Just to be sporting, I’ll let you guess which book is which.
Edginton takes up the story ten years after the failed Martian invasion, after the heat-ray-wielding tripod war machines fell, their Martian pilots victims of lowly terrestrial bacteria. England has made a substantial comeback since those dark days; the country’s finest minds have investigated and domesticated the derelict Martian technology and used it to take the British Empire to greater heights than would ever have been dreamed of in Kennedy’s earthbound work. In this vision of the early 20th century the United Kingdom is a strange and unsettling place, filled with scuttling, crab-like cars and sleek, gargantuan passenger aircraft built in shapes reminiscent of the Union Jack. Homes are even heated by the heat-ray – a delightful touch.
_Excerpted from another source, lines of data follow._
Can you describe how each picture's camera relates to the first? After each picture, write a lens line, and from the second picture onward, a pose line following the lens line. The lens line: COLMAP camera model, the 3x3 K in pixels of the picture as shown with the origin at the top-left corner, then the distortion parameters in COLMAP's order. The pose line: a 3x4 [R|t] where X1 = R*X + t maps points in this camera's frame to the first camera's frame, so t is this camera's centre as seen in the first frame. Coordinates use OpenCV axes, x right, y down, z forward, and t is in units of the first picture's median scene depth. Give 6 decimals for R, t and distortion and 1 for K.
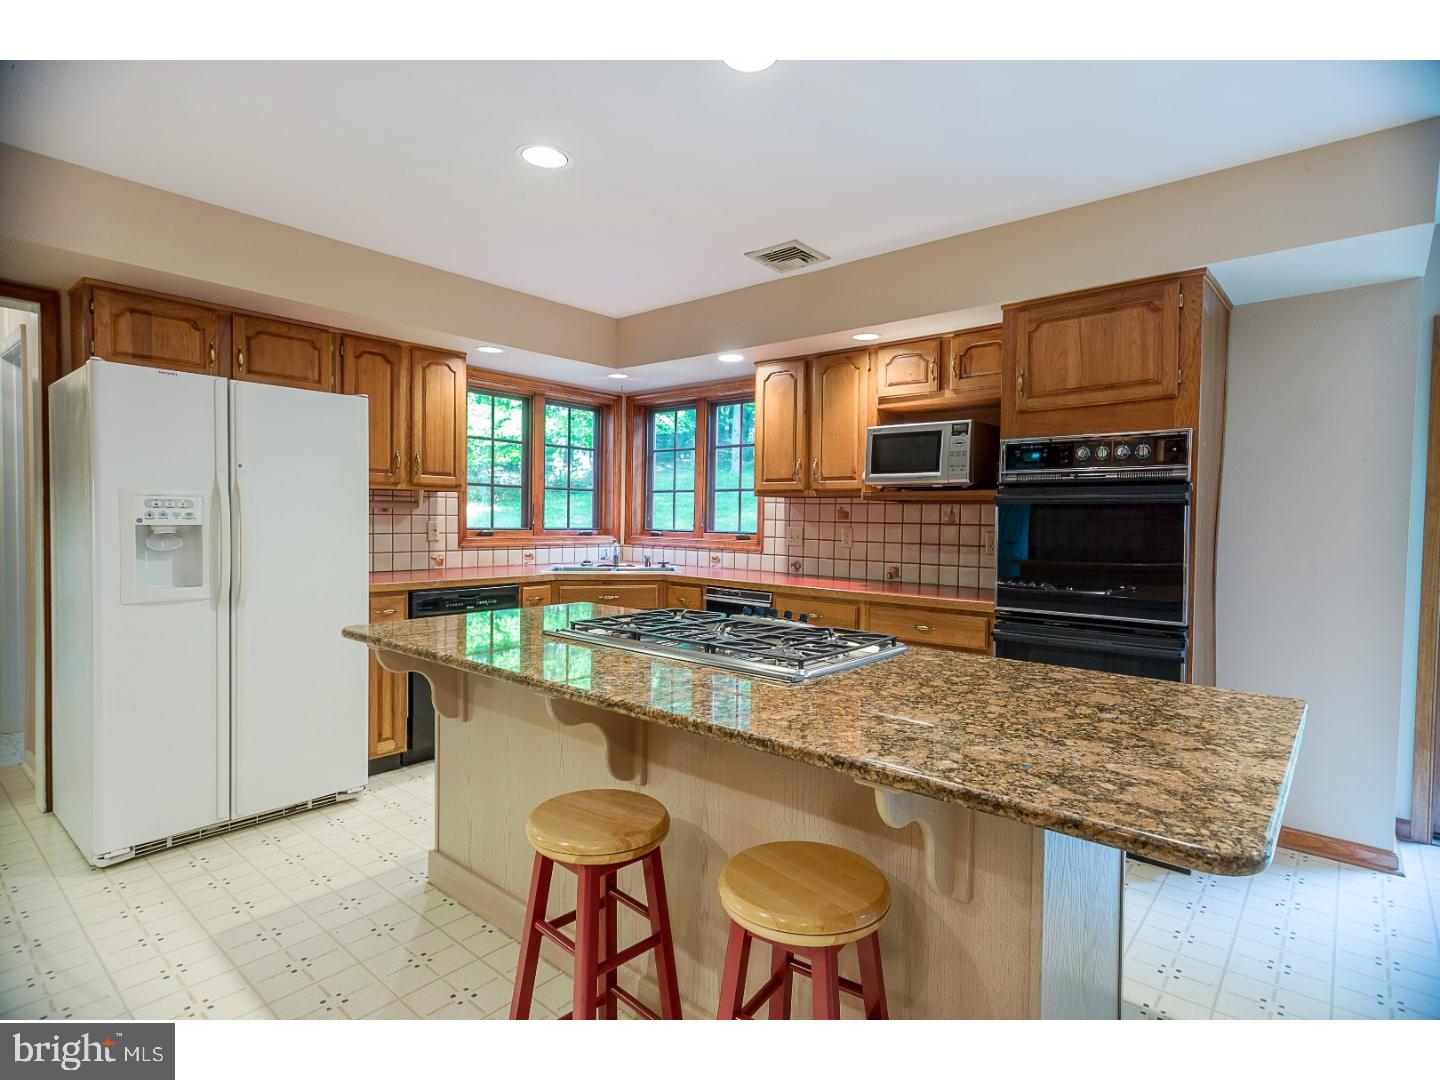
lens RADIAL K [[745.3, 0, 720.0], [0, 745.3, 540.0], [0, 0, 1]] dist [0.020176, 0.000442]
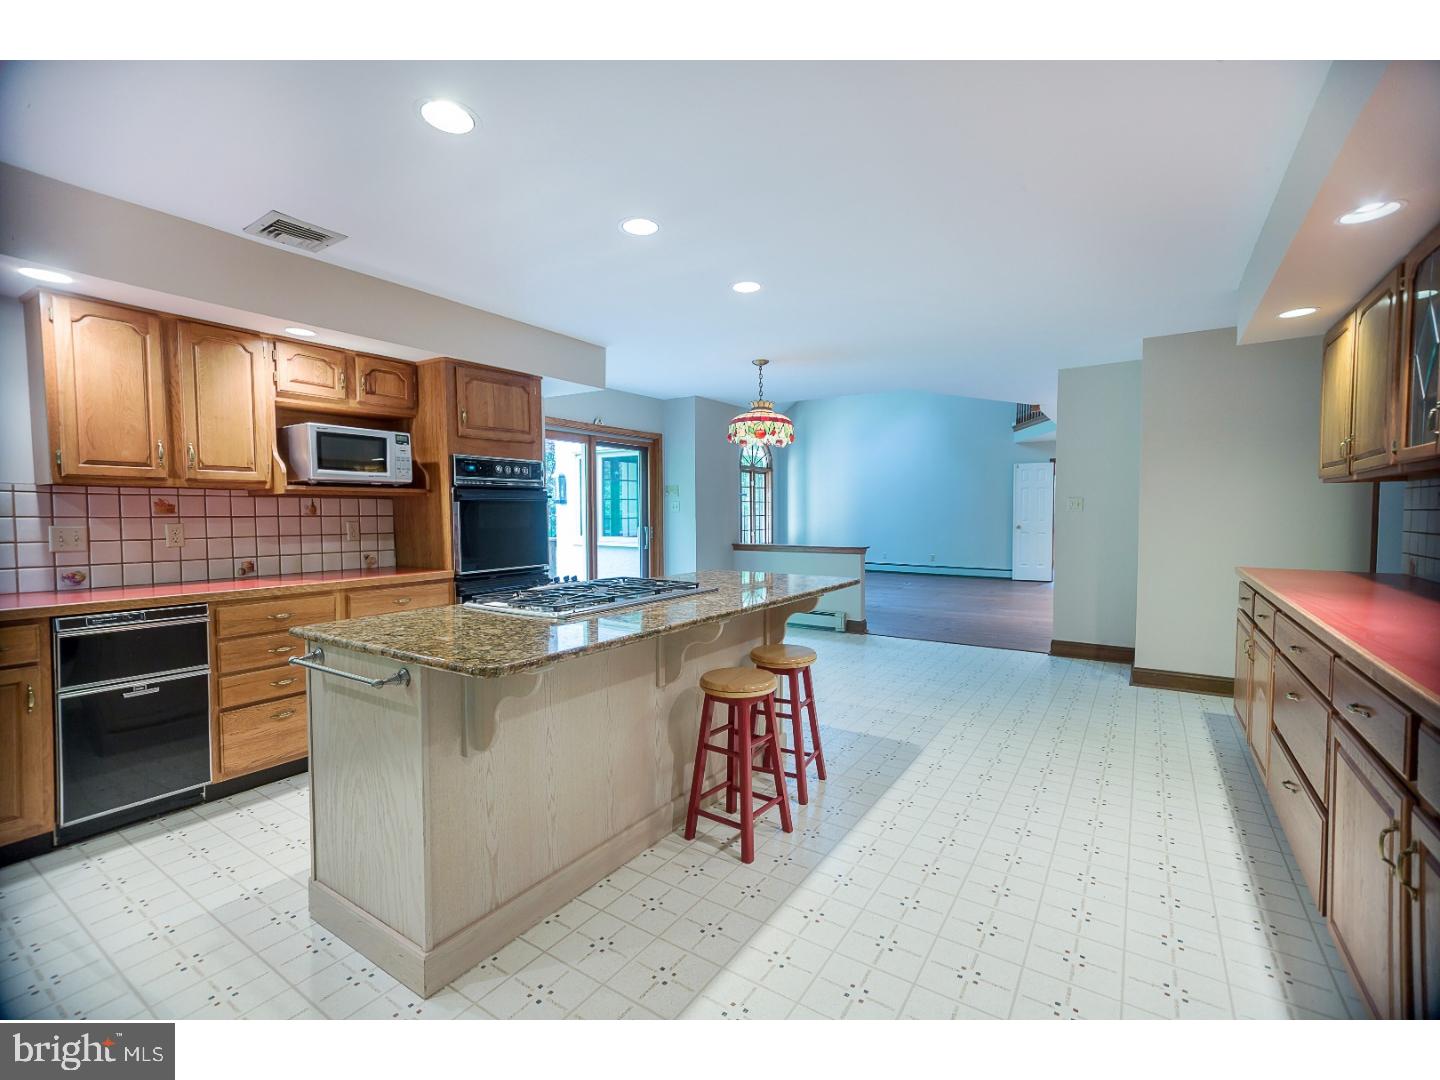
lens RADIAL K [[646.2, 0, 720.0], [0, 646.2, 540.0], [0, 0, 1]] dist [0.001577, 0.000015]
pose [[-0.123910, -0.057839, 0.990606, -0.788528], [0.032349, 0.997534, 0.062290, -0.028747], [-0.991766, 0.039763, -0.121733, 0.578309]]
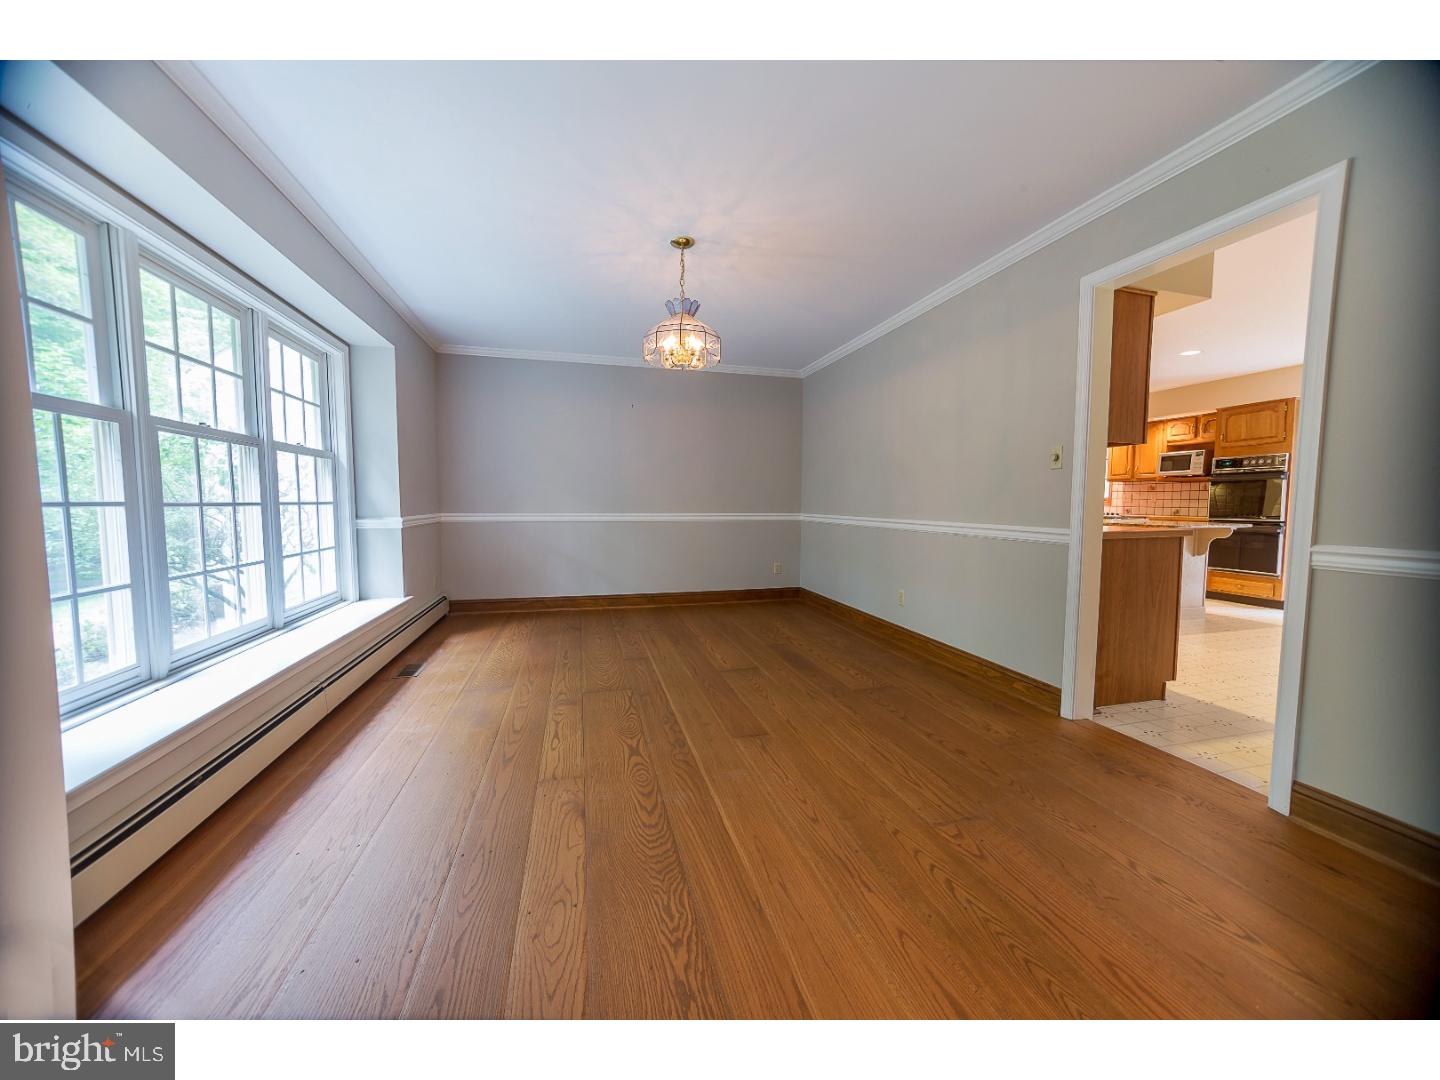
lens RADIAL K [[540.4, 0, 720.0], [0, 540.4, 540.0], [0, 0, 1]] dist [-0.001069, 0.000390]
pose [[0.827150, 0.024567, -0.561443, -0.003476], [-0.004429, 0.999298, 0.037202, 0.089412], [0.561963, -0.028285, 0.826678, -1.475683]]
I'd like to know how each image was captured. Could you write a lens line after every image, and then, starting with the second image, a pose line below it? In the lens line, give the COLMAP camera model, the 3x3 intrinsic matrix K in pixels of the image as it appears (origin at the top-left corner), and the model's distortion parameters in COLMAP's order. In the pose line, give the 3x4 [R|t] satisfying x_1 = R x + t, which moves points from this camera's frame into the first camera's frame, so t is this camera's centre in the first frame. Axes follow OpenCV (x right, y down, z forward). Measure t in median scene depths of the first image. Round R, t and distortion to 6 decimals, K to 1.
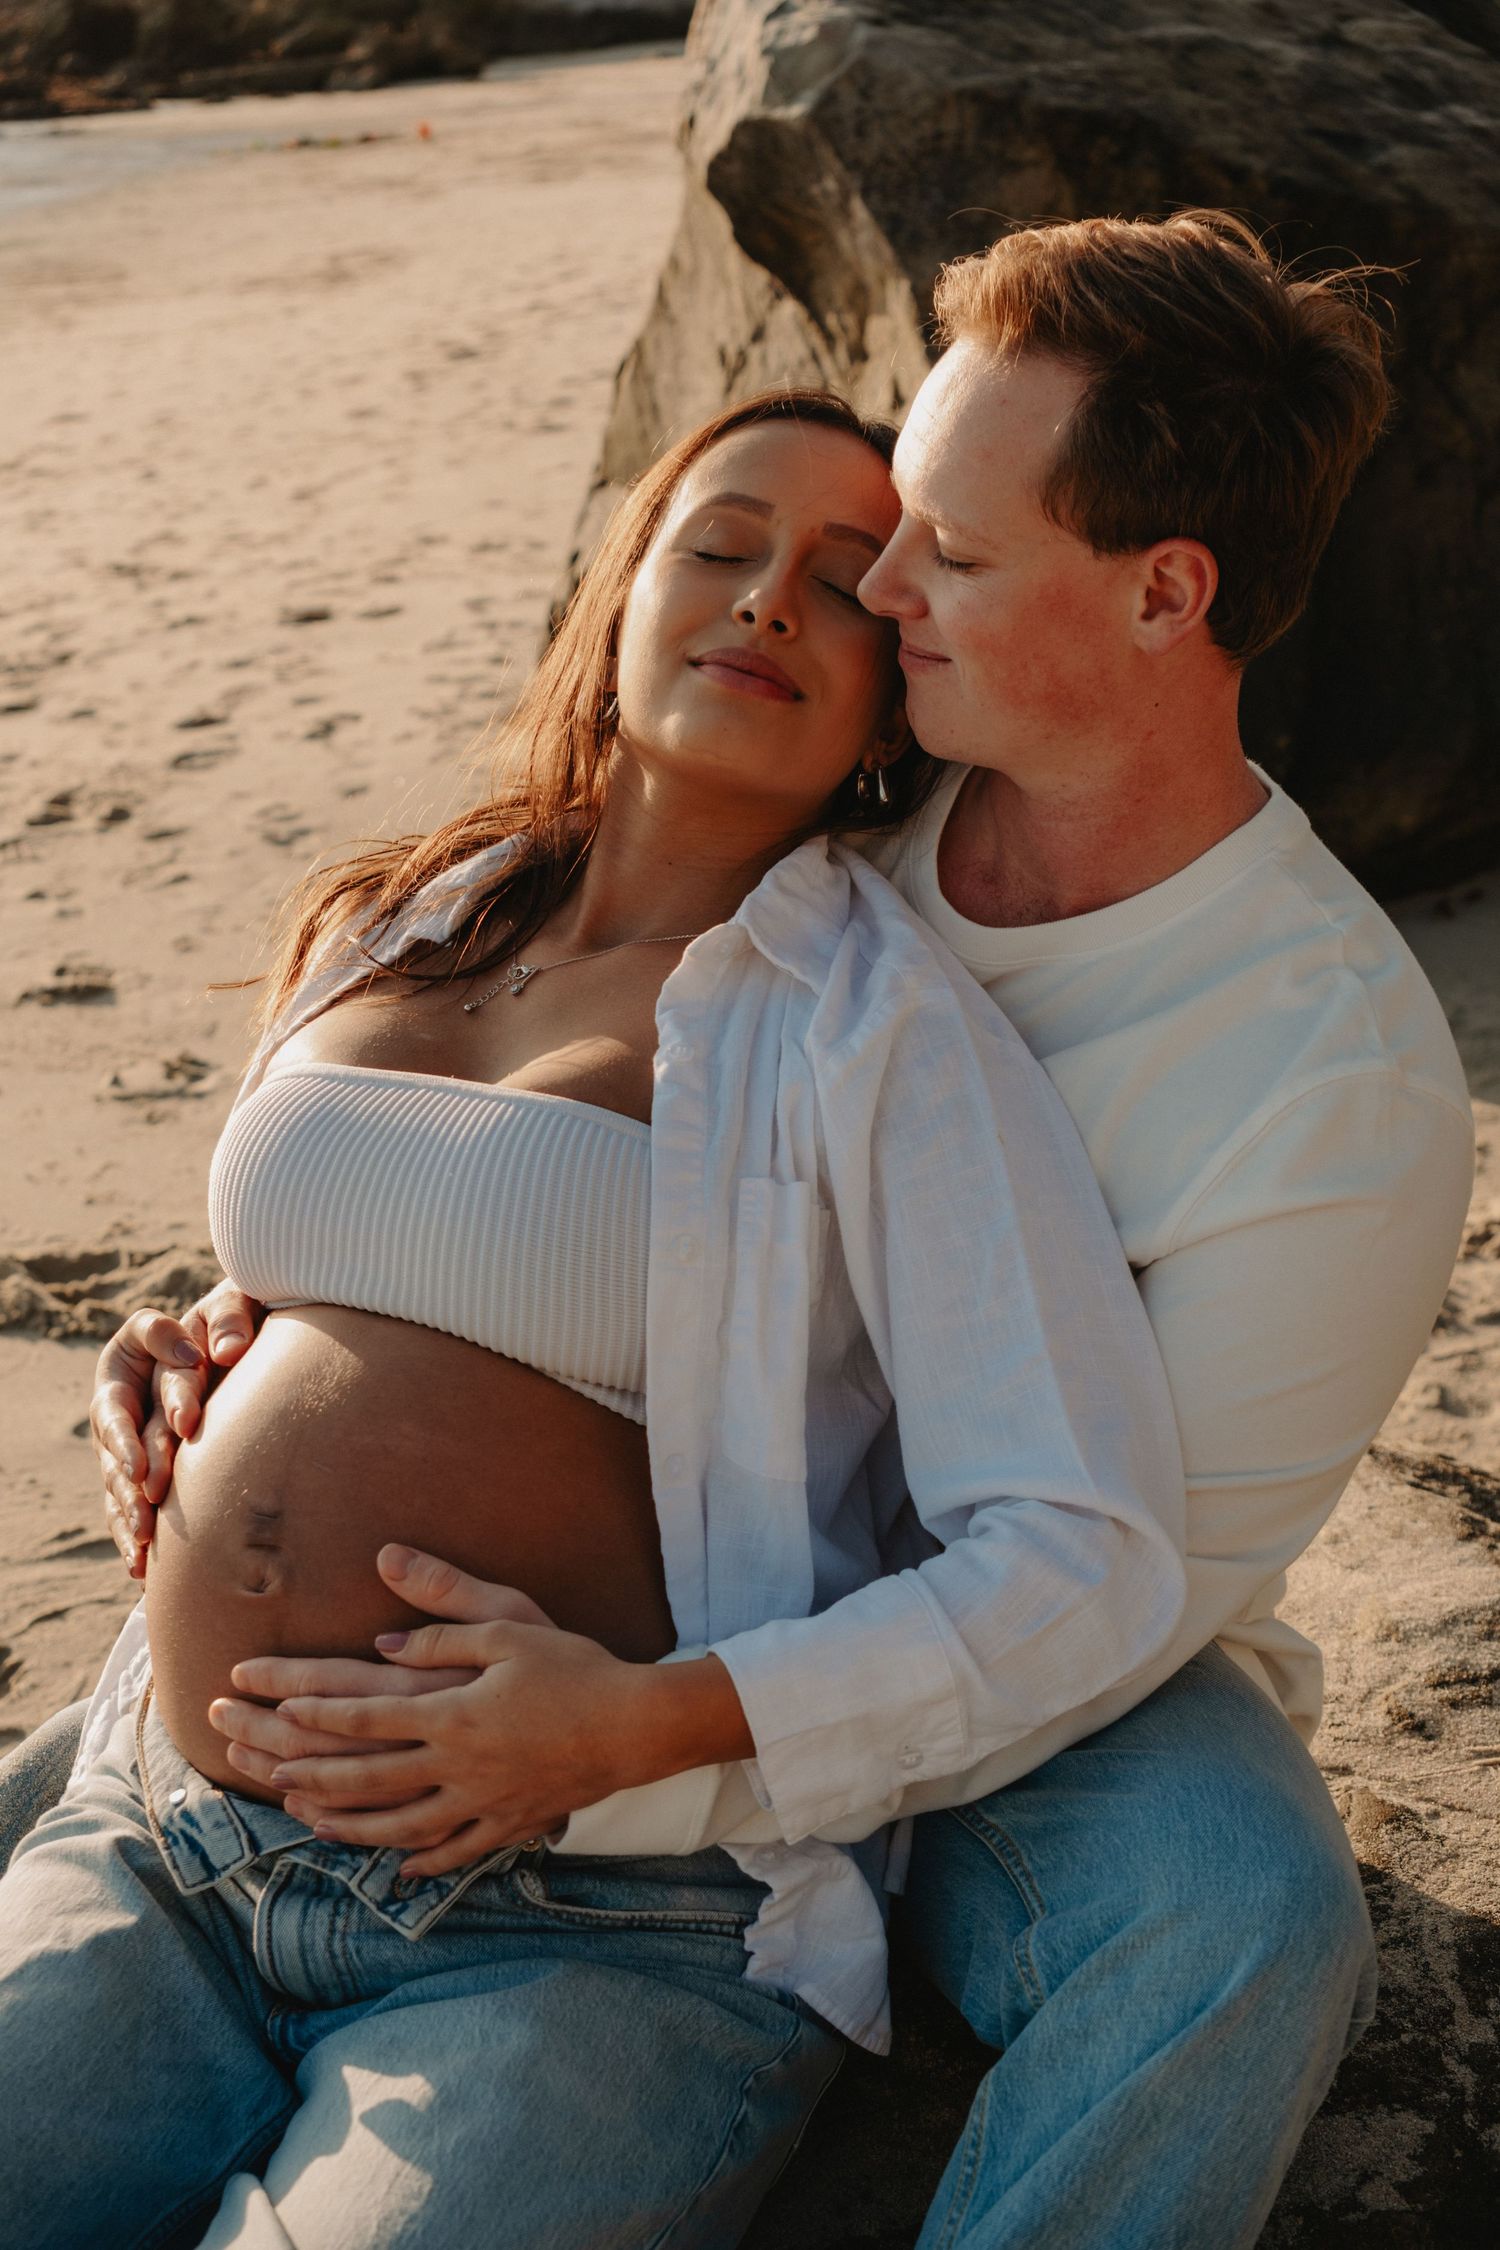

There would appear to be some dark secrets at the heart of this very brave new world, however – not the least of which is the wellspring of so many dead women’s bodies just now uncovered during low tide on the banks of the Thames. Have some of old Victorian London’s murkier goings-on been simply swept under the bright bustle of all this shining new technology, or is this intimately connected with those same gleaming mechanisms? One man interested in finding out is distinguished former intelligence officer Major Robert Autumn, along with his trusty and firm assistant, Sergeant Archie Currie – who seems to share a tragic family connection with the recent goings-on.
Scarlet Traces is a particularly well-told and intelligent story, beginning with a real killer premise, and then building carefully – but with awful logic – to a nasty end. The plot creeps carefully forwards, occasionally ambushing even the wariest reader with a bolt from the blue. These shocks seem all the more realistic because they are so unpleasant, and because our heroes are similarly caught out – they’re human, not some Holmesian supermen. Thus, the reader knows to expect a climax, but Edginton and D’Israeli keep upping the ante such that you wonder how they can possibly deliver. I think they do, however; not perhaps in the way you might expect but, oh, they do.
D’Israeli’s art might not initially strike you as the perfect accompaniment for the story: I thought it a little too cartoony to properly support the dark atmosphere and the detail of this warped world – perhaps Brian Bolland, John Cassaday or Glenn Fabry might have been the perfect choice. Fortunately, however, I completely changed my mind about a third of the way through Scarlet Traces, because D’Israeli does a superb job here (he even reproduces of one of Piranesi’s Carceri d'Invenzione etchings at one point!). The freakish post-invasion world comes alive under his brush in all its glory and grandeur, squalor and misery.
The obvious reference point here is Moore and O’Neill’s The League Of Extraordinary Gentlemen, and there are similarities in the respective grimy steampunk visions. Scarlet Traces is less of a pastiche than that though; one of the central pleasures of the League lay in trying to spot all the rich layers of reference. Edginton and D’Israeli play with some references here and there (as well as the aforementioned Piranesi reproduction, Tintin and Captain Haddock also make a Hitchcockian appearance), but they prefer to weave a new story rather less than stitching together old ones, so Scarlet Traces is thematically quite a different book.
I hear tell of a Scarlet Traces II being published this year so you’ll definitely want to catch up with part one before then because this is a worthy addendum to Wells’ original.